■ YOUR TASK
Return each line below holding the string "نشریه".

(PROVIDED RECORDS)

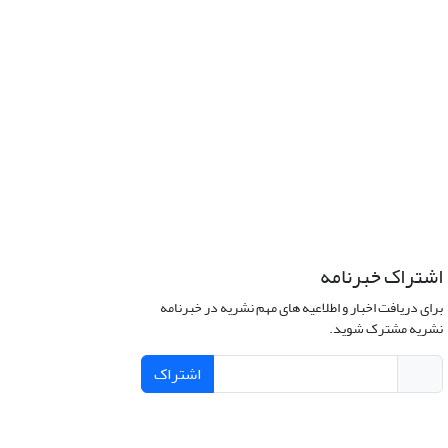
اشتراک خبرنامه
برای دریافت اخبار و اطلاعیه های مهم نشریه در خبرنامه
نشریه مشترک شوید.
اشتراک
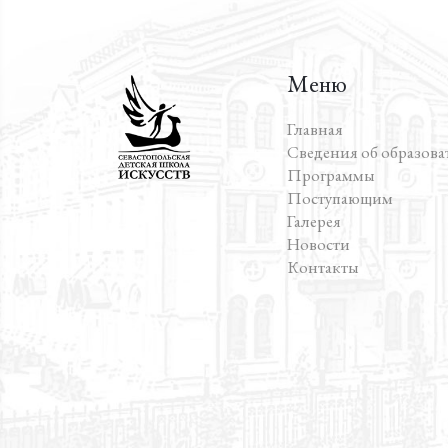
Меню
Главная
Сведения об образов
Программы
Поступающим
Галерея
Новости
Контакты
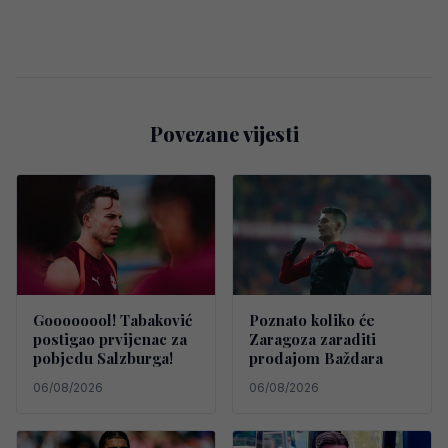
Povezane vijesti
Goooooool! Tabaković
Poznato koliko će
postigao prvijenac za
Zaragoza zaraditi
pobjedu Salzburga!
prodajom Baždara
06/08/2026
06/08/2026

(End PROVIDED RECORDS)
(PROVIDED RECORDS)

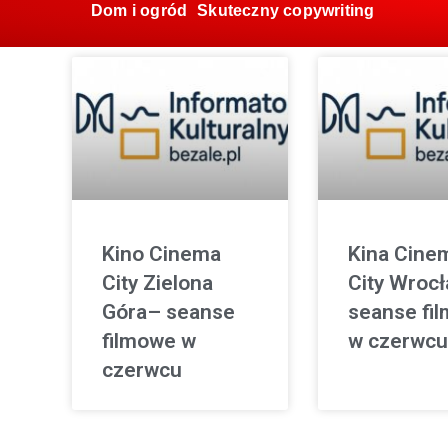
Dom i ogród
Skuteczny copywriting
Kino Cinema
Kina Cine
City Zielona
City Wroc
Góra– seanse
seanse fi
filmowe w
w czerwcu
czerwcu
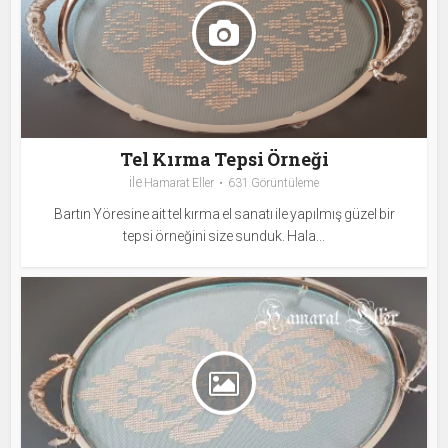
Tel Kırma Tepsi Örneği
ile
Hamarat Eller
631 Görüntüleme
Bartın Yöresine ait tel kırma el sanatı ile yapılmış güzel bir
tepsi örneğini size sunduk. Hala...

(End PROVIDED RECORDS)
(PROVIDED RECORDS)

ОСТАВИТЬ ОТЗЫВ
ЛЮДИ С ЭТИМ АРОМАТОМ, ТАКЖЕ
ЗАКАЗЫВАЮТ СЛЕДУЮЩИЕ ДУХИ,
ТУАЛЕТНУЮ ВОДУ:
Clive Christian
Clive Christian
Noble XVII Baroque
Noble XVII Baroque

(End PROVIDED RECORDS)

■ RESULT FOR THIS EXERCISE
برای دریافت اخبار و اطلاعیه های مهم نشریه در خبرنامه
نشریه مشترک شوید.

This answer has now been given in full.